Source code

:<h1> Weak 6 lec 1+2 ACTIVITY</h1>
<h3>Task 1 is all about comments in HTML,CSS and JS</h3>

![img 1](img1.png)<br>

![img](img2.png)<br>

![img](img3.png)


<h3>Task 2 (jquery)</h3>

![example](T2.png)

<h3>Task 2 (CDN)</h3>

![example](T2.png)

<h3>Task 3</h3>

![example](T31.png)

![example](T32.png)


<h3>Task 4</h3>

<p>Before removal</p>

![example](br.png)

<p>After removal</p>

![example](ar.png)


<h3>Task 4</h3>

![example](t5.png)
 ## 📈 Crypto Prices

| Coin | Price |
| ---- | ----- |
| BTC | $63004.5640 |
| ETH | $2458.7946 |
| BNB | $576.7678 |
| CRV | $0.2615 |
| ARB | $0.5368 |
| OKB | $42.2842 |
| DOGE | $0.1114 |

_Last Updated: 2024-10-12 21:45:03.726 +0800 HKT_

- - -

# EXERCISE DESCRIPTION
Rewrite these items with "removal" changed to "deletion" wherever it occurs, leaving everything else unchanged.

# OUTPUT OF THE EXERCISE
Source code

:<h1> Weak 6 lec 1+2 ACTIVITY</h1>
<h3>Task 1 is all about comments in HTML,CSS and JS</h3>

![img 1](img1.png)<br>

![img](img2.png)<br>

![img](img3.png)


<h3>Task 2 (jquery)</h3>

![example](T2.png)

<h3>Task 2 (CDN)</h3>

![example](T2.png)

<h3>Task 3</h3>

![example](T31.png)

![example](T32.png)


<h3>Task 4</h3>

<p>Before deletion</p>

![example](br.png)

<p>After deletion</p>

![example](ar.png)


<h3>Task 4</h3>

![example](t5.png)
 ## 📈 Crypto Prices

| Coin | Price |
| ---- | ----- |
| BTC | $63004.5640 |
| ETH | $2458.7946 |
| BNB | $576.7678 |
| CRV | $0.2615 |
| ARB | $0.5368 |
| OKB | $42.2842 |
| DOGE | $0.1114 |

_Last Updated: 2024-10-12 21:45:03.726 +0800 HKT_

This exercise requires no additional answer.